Suppression de la réserve parlementaire : il est temps

Lettre ouverte à l’attention de Claude Bartolone, Président de l’Assemblée nationale, et Gérard Larcher, Président du Sénat.


Messieurs les présidents,

 

La Cour des comptes a publié en novembre 2014 un référé pointant de nombreux problèmes et irrégularités dans l’octroi et la gestion de la réserve parlementaire. Une fois de plus le sujet fait couler beaucoup d’encre et la polémique enfle. Je m'adresse donc à vous messieurs les présidents, vous seuls en mesure de décider de la suppression de la réserve parlementaire. Car c’est bien de cela qu’il s’agit, envisager enfin sérieusement sa suppression.

De quoi la réserve parlementaire est-elle accusée ? D’être un gaspillage d’argent public. De permettre son utilisation à des fins clientélistes et électoralistes. D’être la chasse gardée de quelques initiés habitués aux largesses de leur parlementaire. Et par conséquent, de salir l’image du politique.

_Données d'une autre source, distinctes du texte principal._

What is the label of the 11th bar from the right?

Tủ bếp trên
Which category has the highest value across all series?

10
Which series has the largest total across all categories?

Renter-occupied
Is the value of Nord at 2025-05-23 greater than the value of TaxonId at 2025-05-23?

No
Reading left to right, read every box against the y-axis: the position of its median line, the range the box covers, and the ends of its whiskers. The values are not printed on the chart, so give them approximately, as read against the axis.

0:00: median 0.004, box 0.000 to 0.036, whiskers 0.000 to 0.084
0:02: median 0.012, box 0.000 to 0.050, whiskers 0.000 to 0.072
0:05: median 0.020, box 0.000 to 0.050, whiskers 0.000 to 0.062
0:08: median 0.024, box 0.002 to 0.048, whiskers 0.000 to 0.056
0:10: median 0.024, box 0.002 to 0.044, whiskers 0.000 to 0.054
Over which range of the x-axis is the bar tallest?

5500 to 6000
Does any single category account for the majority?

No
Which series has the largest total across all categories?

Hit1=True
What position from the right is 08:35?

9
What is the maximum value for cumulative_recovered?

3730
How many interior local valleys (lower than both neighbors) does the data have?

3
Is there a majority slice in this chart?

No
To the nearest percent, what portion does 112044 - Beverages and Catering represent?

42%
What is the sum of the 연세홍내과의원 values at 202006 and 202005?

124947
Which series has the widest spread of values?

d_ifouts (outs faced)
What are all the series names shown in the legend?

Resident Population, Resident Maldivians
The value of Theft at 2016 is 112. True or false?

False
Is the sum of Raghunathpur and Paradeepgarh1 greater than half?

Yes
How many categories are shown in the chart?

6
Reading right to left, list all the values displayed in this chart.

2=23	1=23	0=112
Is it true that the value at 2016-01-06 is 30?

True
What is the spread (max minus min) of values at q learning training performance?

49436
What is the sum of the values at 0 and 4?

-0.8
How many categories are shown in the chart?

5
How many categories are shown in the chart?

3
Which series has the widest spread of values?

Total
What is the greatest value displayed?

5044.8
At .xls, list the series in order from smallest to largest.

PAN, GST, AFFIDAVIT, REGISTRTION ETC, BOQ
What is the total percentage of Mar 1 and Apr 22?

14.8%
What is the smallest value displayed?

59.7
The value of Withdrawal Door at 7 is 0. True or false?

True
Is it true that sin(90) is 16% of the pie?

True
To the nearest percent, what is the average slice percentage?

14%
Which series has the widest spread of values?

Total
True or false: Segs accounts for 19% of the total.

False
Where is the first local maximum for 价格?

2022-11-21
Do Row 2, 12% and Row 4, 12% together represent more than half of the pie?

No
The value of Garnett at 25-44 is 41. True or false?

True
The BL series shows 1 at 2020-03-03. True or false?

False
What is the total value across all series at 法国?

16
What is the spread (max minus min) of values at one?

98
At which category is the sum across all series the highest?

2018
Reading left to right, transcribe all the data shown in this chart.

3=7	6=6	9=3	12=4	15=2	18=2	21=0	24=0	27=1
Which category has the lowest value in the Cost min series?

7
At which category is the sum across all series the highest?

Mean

Depuis 2012, grâce à l’acharnement de l’association Pour Une Démocratie Directe et à une nouvelle volonté politique, des progrès indéniables en termes de transparence et d’équité ont été réalisés. Mais le saupoudrage de subventions issues de la réserve parlementaire reste totalement inefficace. Nous assistons à un véritable détournement d'argent public au sens où il ne va pas là où il est le plus nécessaire. Il est attribué au bon vouloir du seul parlementaire sans aucun souci de performance ou d'intérêt général. Ce gaspillage de 150 millions d’euros chaque année est tout à fait inadmissible, surtout en période de restrictions budgétaires.

Ce véritable clientélisme institutionnalisé fait régulièrement la une de la presse. Il participe grandement à la dégradation de l'image de la politique et au delà à l'augmentation de l’abstention, qui déstabilise les fondements mêmes de notre République.

Aujourd’hui, rien, strictement rien, n’empêche une utilisation clientéliste de cet argent. Si pour d’autres dispositifs d’aides, il existe des systèmes de critères et de commission d'attribution, c’est bien parce que des garde-fous sont nécessaires. Je ne dis pas que certaines petites communes ou associations n’ont pas besoin de subventions. Mais pourquoi ces aides doivent-elles venir de la réserve parlementaire ? La Constitution est claire : le parlementaire est élu pour écrire les lois et contrôler l’action du gouvernement, en aucun cas pour distribuer de l’argent public comme bon lui semble.

Monsieur Bartolone, interrogé sur France Inter à ce sujet, afin de justifier qu’elle ne pouvait être utilisée à des fins électoralistes, vous avouiez ne pas connaître la réserve parlementaire lorsque vous étiez élu local. Mais le problème est justement là. La réserve parlementaire est la chasse gardée de certains élus initiés. Et ça, les citoyens en ont assez !

Moi-même, fraîchement élue députée, j’ai été choquée de devoir décider seule, en octobre 2012, dans la précipitation et sans aucune explication claire et officielle, de l’octroi de 130 000 euros de subventions. Dès janvier 2013, j’ai entamé une réflexion pour mettre en place une procédure qui pallierait les faiblesses du dispositif. J'ai depuis deux ans confié la répartition à un jury de citoyens tirés au sort. Heureusement, je ne suis pas la seule à avoir cette démarche. La liste des députés et sénateurs qui mettent en place des procédures d’attribution plus transparentes s’allonge chaque année, mais cela concerne encore une minorité de parlementaires.

Cet argent est nécessaire ? Alors réorientons-le vers des dispositifs d’aides existants plus performants et “adaptés aux politiques que l’Etat entend soutenir dans le cadre de la nouvelle étape de la décentralisation”, comme le recommande la Cour des comptes.

Je soutiens fermement que si les deux chambres parlementaires supprimaient la réserve parlementaire, les députés et les sénateurs en sortiraient grandis. Je vous demande donc de contribuer à la réhabilitation de la classe politique française en prenant cette décision attendue par de nombreux citoyens.

Dans l’attente d’une réponse de votre part, je vous prie, messieurs les présidents, de recevoir mes respectueuses salutations.